Sufficiently better to embark on in-depth research of her family with a list that went as follows...
1) why mad?
3) where did Gerald meet Ada?
4) where did the money come from?
5) where's Rupert?
In the event it would seem Lizzie's mother cleverly side-stepped the madness...
'Instead of being mad she made a career out of judging who else was and became a psychotherapist. You would have thought she'd had enough of that at home but of course treating the disturbed gave her an element of control over the damage and anger that had once been beyond her power to resolve.'
Then there's Rupert. Who's Rupert?
Well he was another of the seven children of Gerald and Ada and I won't reveal more but if you have read The Return of Captain John Emmett and then you read Sunlight on the Garden you may see how the inspiration for the kernel of a novel could be sitting right under your nose.
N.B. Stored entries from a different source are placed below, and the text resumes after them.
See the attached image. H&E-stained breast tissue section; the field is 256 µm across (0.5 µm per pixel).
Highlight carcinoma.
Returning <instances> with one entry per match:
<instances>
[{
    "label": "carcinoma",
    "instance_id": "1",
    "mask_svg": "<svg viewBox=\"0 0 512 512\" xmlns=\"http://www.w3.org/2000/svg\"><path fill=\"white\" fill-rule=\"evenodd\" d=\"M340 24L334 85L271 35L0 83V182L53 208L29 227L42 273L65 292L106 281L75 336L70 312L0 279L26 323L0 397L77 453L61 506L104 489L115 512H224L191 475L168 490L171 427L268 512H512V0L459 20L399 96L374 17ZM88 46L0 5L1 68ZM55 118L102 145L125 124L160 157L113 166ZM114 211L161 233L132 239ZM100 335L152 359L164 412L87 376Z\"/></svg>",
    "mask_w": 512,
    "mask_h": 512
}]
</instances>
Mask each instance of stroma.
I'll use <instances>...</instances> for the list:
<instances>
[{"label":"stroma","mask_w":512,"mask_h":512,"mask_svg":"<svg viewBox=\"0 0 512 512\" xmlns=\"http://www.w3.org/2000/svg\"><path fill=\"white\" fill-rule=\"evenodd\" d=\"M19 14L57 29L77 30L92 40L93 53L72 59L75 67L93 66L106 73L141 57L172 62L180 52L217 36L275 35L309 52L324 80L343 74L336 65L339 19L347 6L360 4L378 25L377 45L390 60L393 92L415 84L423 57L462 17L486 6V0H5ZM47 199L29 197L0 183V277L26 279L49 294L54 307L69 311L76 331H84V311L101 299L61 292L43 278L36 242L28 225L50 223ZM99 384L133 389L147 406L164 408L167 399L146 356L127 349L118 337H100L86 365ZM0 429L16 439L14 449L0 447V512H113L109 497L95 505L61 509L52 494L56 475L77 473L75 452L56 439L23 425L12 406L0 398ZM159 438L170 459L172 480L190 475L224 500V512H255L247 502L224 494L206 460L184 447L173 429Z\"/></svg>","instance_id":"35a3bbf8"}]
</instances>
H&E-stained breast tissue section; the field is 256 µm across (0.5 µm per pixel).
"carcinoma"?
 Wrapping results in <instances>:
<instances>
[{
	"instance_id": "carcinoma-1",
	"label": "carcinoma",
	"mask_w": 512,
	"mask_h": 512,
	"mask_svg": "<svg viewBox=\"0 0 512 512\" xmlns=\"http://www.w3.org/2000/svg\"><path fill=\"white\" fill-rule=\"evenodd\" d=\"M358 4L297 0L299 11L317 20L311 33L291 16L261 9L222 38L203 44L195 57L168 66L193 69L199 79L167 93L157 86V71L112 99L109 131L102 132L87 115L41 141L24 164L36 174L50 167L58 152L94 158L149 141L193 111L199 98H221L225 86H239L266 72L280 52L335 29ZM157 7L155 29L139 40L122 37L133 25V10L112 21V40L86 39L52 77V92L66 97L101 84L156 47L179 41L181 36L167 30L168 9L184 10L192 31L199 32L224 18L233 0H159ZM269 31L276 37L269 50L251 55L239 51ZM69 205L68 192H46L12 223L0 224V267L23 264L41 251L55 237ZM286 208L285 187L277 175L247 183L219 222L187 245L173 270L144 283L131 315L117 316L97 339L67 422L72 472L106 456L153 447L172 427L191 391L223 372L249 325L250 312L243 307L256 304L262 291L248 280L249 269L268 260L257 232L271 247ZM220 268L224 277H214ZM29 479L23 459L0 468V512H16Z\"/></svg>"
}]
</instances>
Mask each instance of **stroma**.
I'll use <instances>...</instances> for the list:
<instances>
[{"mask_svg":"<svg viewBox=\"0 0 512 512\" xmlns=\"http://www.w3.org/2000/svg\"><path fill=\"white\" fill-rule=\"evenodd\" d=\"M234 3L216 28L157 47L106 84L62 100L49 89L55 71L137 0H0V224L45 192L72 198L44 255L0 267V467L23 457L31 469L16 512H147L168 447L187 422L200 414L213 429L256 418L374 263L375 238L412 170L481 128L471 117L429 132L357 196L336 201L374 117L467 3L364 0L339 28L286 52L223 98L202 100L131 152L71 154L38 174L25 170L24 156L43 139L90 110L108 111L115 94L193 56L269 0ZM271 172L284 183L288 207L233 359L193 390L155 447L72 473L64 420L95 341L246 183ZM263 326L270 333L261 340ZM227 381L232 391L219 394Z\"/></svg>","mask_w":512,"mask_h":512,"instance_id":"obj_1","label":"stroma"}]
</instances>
Elizabeth meanwhile then launches herself into a degree in Archaeology and Anthropology at Cambridge, proceeds to a post-graduate degree in Ancient History and now holds an RLF Fellowship at the University of Warwick. When you discover how little time Lizzie actually spent in school it's clear those achievements seem all the more remarkable, a real lesson in tenacity all making it my absolute pleasure to meet Lizzie Speller both through the pages of this book and in real life.